__Your task__: What you return should be the entries, unchanged, without their pictures.

[Stored dataset items]

===

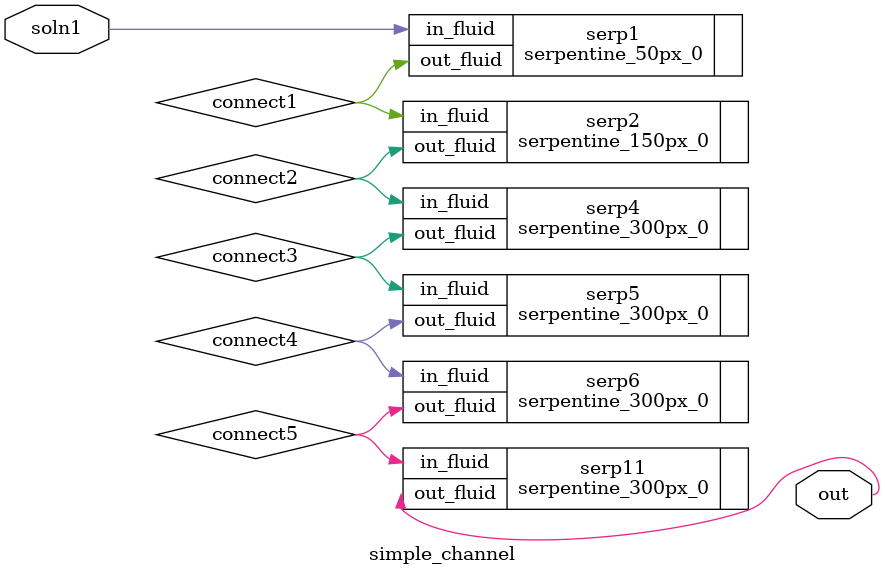
<source format=v>
module simple_channel (
    soln1,
    //soln2,
    //soln3,
    out
);

input   soln1; 
//, soln2, soln3;
output  out;

// connect0,  

wire    connect1,  connect2,  connect3,  connect4,  connect5;
//,  connect6,  connect7;
//,  connect8,  connect9,
//        connect10, connect11, connect12;

// serpentine_25px_0   serp0   (.in_fluid(soln1), .out_fluid(connect0));

serpentine_50px_0   serp1   (.in_fluid(soln1), .out_fluid(connect1));
serpentine_150px_0  serp2   (.in_fluid(connect1), .out_fluid(connect2));

//diffmix_25px_0      mix0    (.a_fluid(soln1), .b_fluid(connect2), .out_fluid(connect3));

//serpentine_300px_0  serp3   (.in_fluid(soln3), .out_fluid(connect4));
serpentine_300px_0  serp4   (.in_fluid(connect2), .out_fluid(connect3));
serpentine_300px_0  serp5   (.in_fluid(connect3), .out_fluid(connect4));
serpentine_300px_0  serp6   (.in_fluid(connect4), .out_fluid(connect5));
// serpentine_300px_0  serp7   (.in_fluid(connect8), .out_fluid(connect9));
// serpentine_300px_0  serp8   (.in_fluid(connect9), .out_fluid(connect10));
// serpentine_300px_0  serp9   (.in_fluid(connect10), .out_fluid(connect11));
// serpentine_300px_0  serp10  (.in_fluid(connect11), .out_fluid(connect12));

//diffmix_25px_0      mix1    (.a_fluid(connect3), .b_fluid(connect6), .out_fluid(connect7));

serpentine_300px_0  serp11  (.in_fluid(connect5), .out_fluid(out));

endmodule
</source>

===

__Solution to the problem__:
<source format=v>
module simple_channel (
    soln1,
    //soln2,
    //soln3,
    out
);

input   soln1; 
//, soln2, soln3;
output  out;

// connect0,  

wire    connect1,  connect2,  connect3,  connect4,  connect5;
//,  connect6,  connect7;
//,  connect8,  connect9,
//        connect10, connect11, connect12;

// serpentine_25px_0   serp0   (.in_fluid(soln1), .out_fluid(connect0));

serpentine_50px_0   serp1   (.in_fluid(soln1), .out_fluid(connect1));
serpentine_150px_0  serp2   (.in_fluid(connect1), .out_fluid(connect2));

//diffmix_25px_0      mix0    (.a_fluid(soln1), .b_fluid(connect2), .out_fluid(connect3));

//serpentine_300px_0  serp3   (.in_fluid(soln3), .out_fluid(connect4));
serpentine_300px_0  serp4   (.in_fluid(connect2), .out_fluid(connect3));
serpentine_300px_0  serp5   (.in_fluid(connect3), .out_fluid(connect4));
serpentine_300px_0  serp6   (.in_fluid(connect4), .out_fluid(connect5));
// serpentine_300px_0  serp7   (.in_fluid(connect8), .out_fluid(connect9));
// serpentine_300px_0  serp8   (.in_fluid(connect9), .out_fluid(connect10));
// serpentine_300px_0  serp9   (.in_fluid(connect10), .out_fluid(connect11));
// serpentine_300px_0  serp10  (.in_fluid(connect11), .out_fluid(connect12));

//diffmix_25px_0      mix1    (.a_fluid(connect3), .b_fluid(connect6), .out_fluid(connect7));

serpentine_300px_0  serp11  (.in_fluid(connect5), .out_fluid(out));

endmodule
</source>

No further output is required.